OK a couple random things.
Yesterday I did a focus group for VOIP (if you don't know what it is, look it up), which was cool. They basically surveyed how I would normally respond to the product, purchasing and installing it. I ripped Best Buy's customer service a few new holes...they had it coming.
I am one of the few that subscribe to the notion that basically everything in our lives should be computerized (call me Borg, if you must). When I wake up in the morning, it shouldn't be my alarm clock, it should be my computer waking me up, in a soothing, motherly, "its time to get up" voice. The water should be turned on in the shower to my optimal temperature, and when I get out of the shower, the bathroom fan should switch off, and I should hear the sound of NPR in the background as I begin to shave. My bedroom fan should switch off after I've finished sitting on the bed to put my shoes on, and as I'm leaving the house, the radio shuts down, the alarm arms itself, and the computer wishes me a nice day. When I get home at night, the alarm de-arms, the computer tells the phone to stop forwarding home calls to my cell phone, and the heat/ac re-acclimates the house to my preferred conditions. The computer asks me how my day was, reminds me of the 2 bills I need to pay and the memo I phoned home to remind myself to blog about later, and then asks me if I'd like to have dinner ordered out.

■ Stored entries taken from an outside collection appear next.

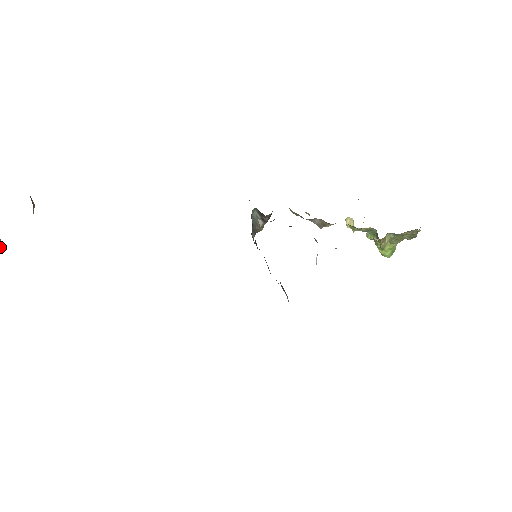
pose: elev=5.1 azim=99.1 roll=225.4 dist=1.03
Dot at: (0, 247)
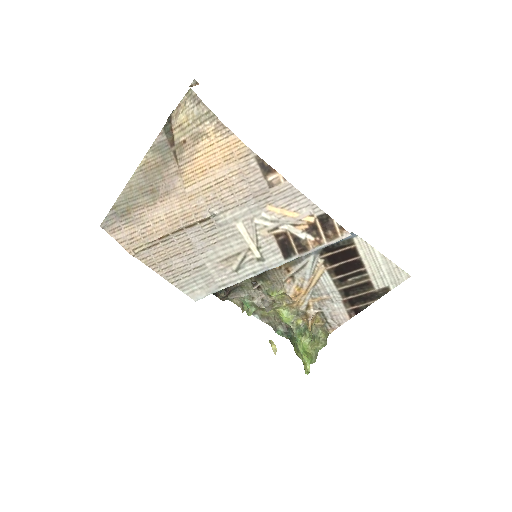
Dot at: (192, 85)
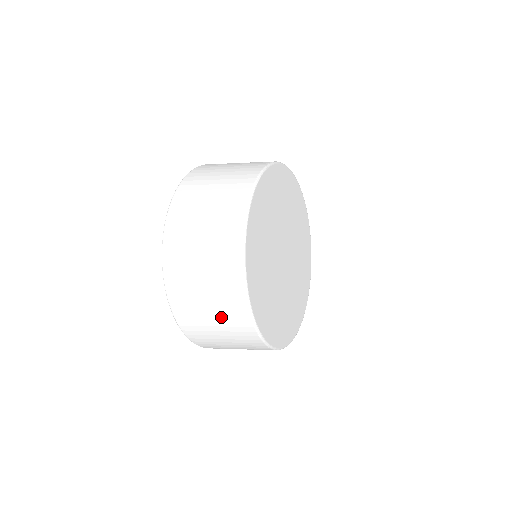
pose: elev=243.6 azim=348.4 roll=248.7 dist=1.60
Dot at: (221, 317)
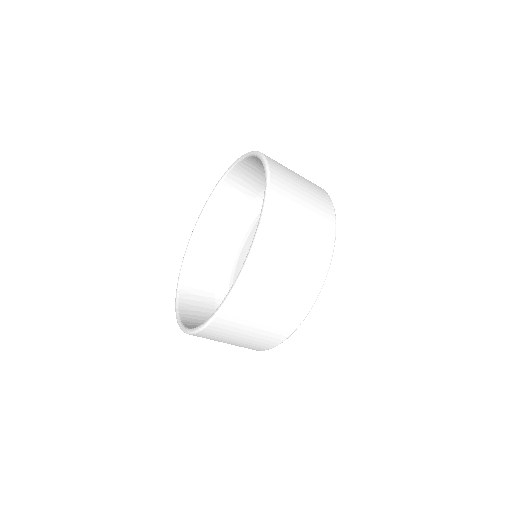
Dot at: occluded
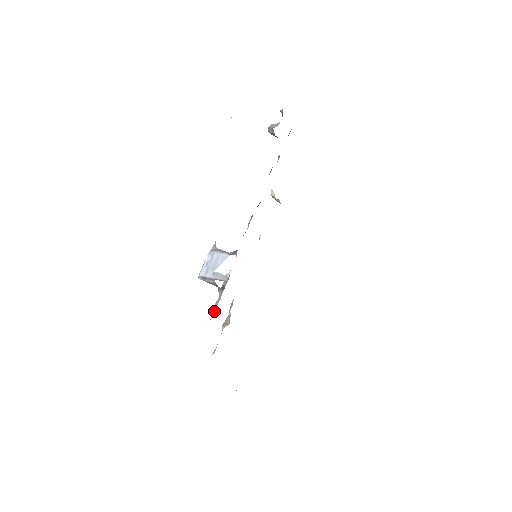
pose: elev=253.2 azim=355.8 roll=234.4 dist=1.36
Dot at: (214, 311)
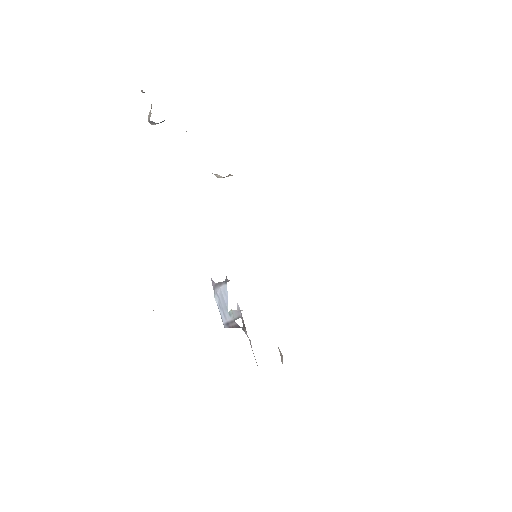
Dot at: occluded
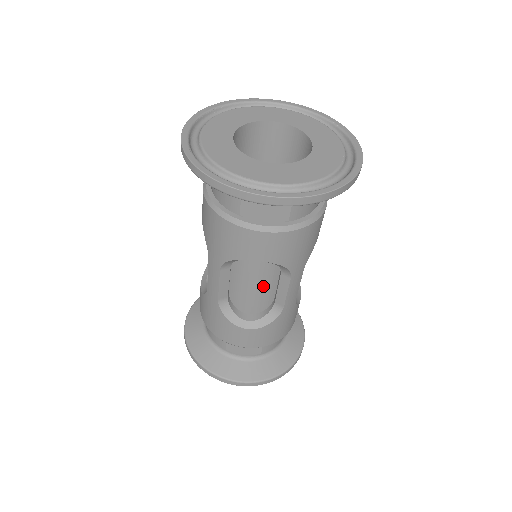
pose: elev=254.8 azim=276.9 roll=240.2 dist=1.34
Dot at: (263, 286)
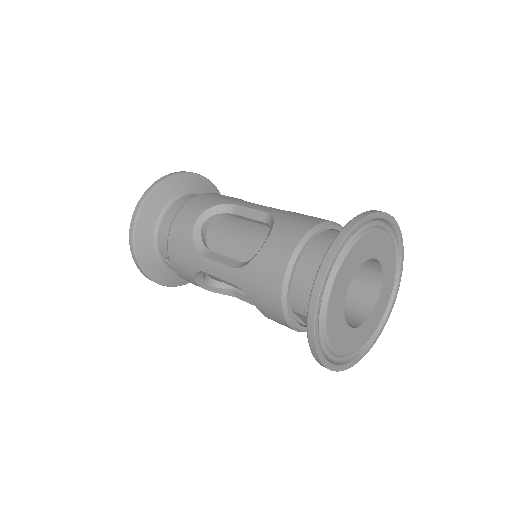
Dot at: occluded
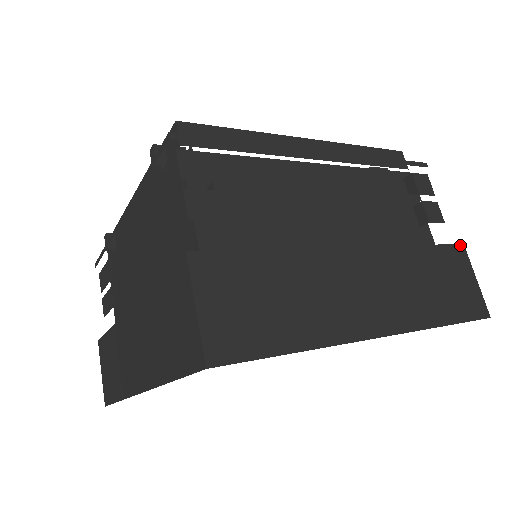
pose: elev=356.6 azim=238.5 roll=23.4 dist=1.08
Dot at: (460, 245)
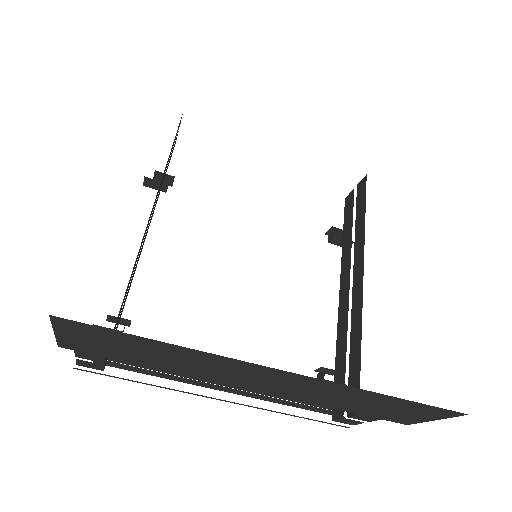
Dot at: occluded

Point is, there are a ton of ancillary technological devices in my home that should either be a) eliminated or b) synched with my computer to become one with the home experience. So I welcome VOIP with open arms (and I seek to put Best Buy at the bottom of a river at the same time - see HC's comments on the recent WSJ article that outlined their seemingly ridiculous new consumer strategy, here).

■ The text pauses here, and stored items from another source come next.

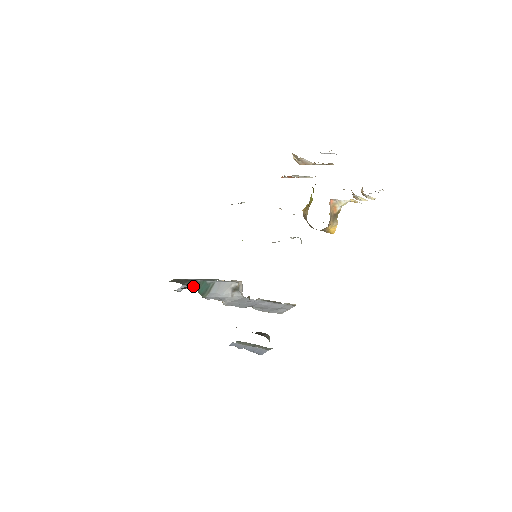
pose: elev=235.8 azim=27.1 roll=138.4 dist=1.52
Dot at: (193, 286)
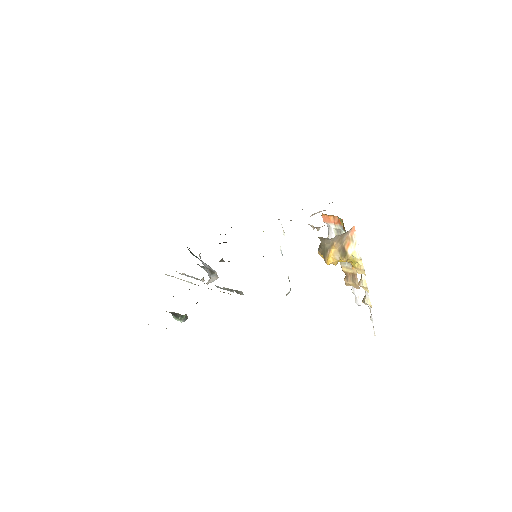
Dot at: occluded
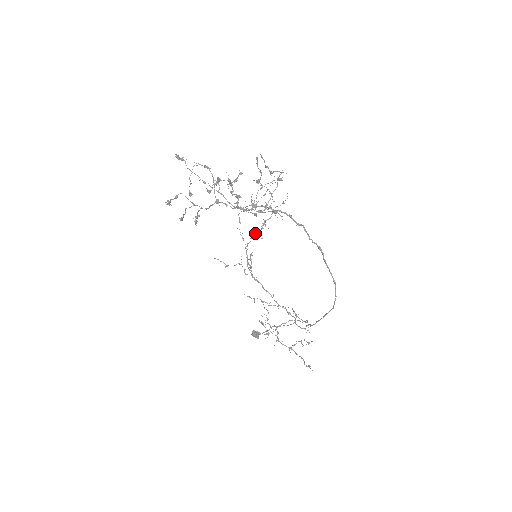
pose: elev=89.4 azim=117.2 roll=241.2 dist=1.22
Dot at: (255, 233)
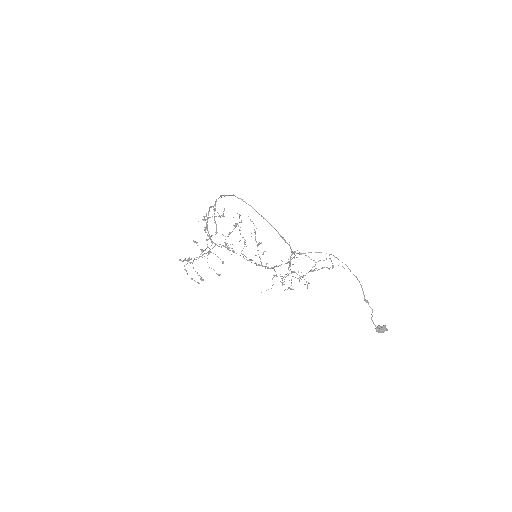
Dot at: occluded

Met a gal from Venezuela on the commute back to the 'boken from the focus group. Her contract with EOC (the gas company) comes up on the 15th of this month, and she doesn't really know what she's going to do for work. She seemed incredibly articulate, albeit having a (very) slight lack of fluidity with the English language. Said she had an undergrad and an MBA from her studies back home. Mentioned how much foreign countries don't really give those due credit in the job interviewing process.

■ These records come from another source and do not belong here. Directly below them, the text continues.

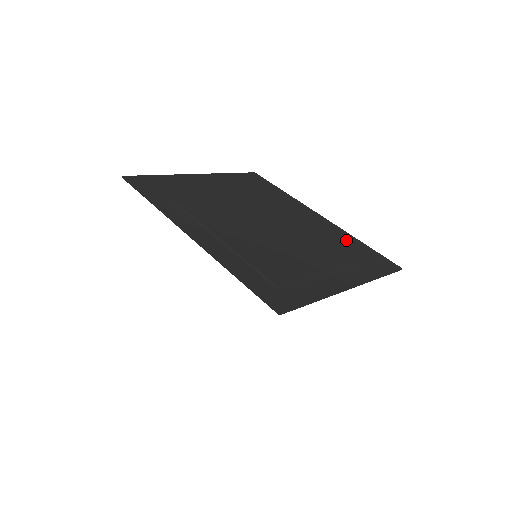
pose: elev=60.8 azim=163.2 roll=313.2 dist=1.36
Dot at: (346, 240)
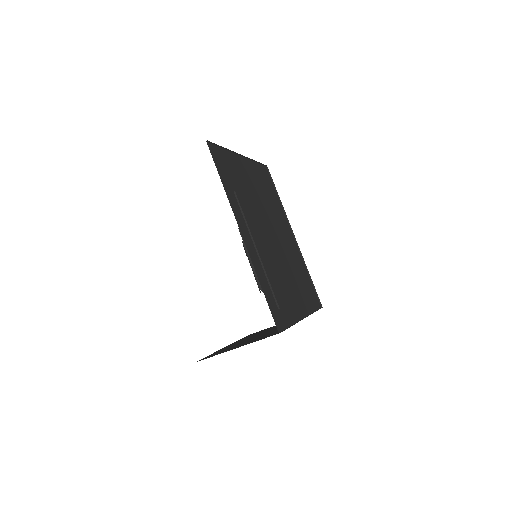
Dot at: (303, 268)
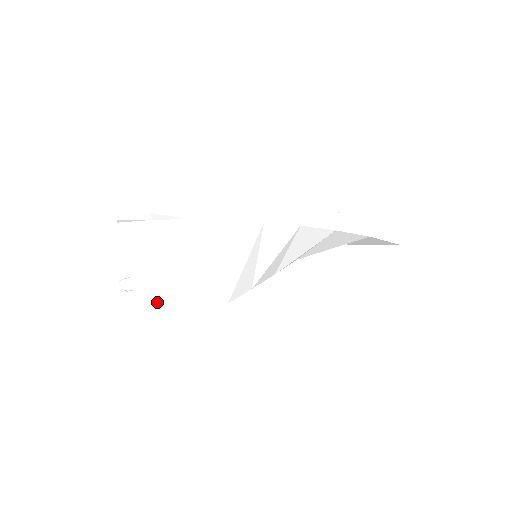
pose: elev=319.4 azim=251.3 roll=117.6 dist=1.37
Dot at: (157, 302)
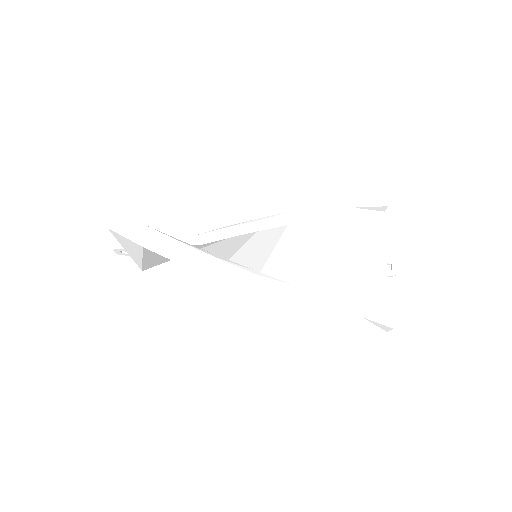
Dot at: (152, 260)
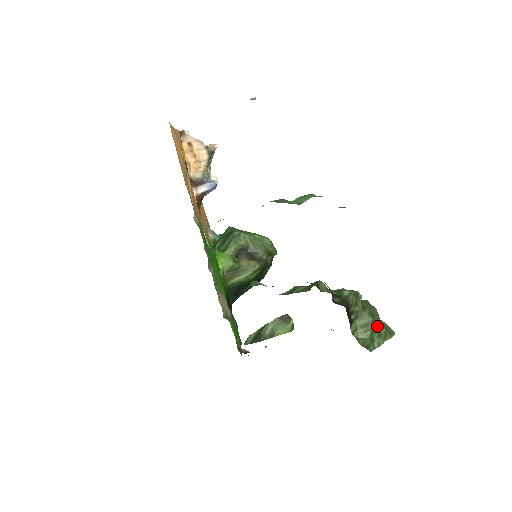
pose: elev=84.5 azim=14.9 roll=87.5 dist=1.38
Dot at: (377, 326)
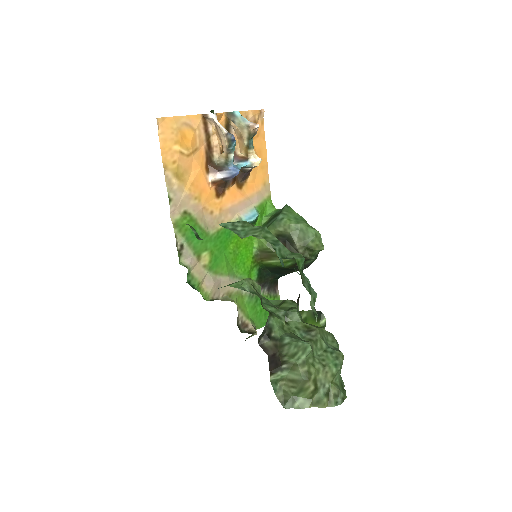
Dot at: (308, 388)
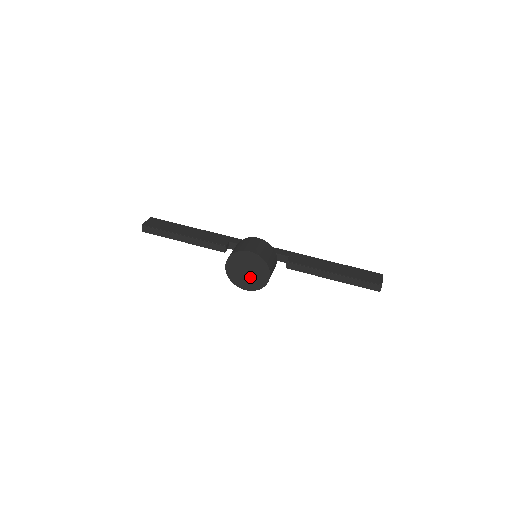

I couldn't help feeling bad for this girl. Not only was she really looking for someone just interested in talking with her (I had originally asked her when the train came, we ended up talking about our siblings by the time we were on the train), but she was noticeably brilliant, and held back by the fact that she was foreign. When she found out that I worked for Macy's, she told me she was thinking about applying for a sales job on a store floor. Just from our brief conversation I could tell that she could easily manage a planning division in our company.
Shame.
I think this is fairly conclusive proof that we're rapidly approaching the Terminator scenario.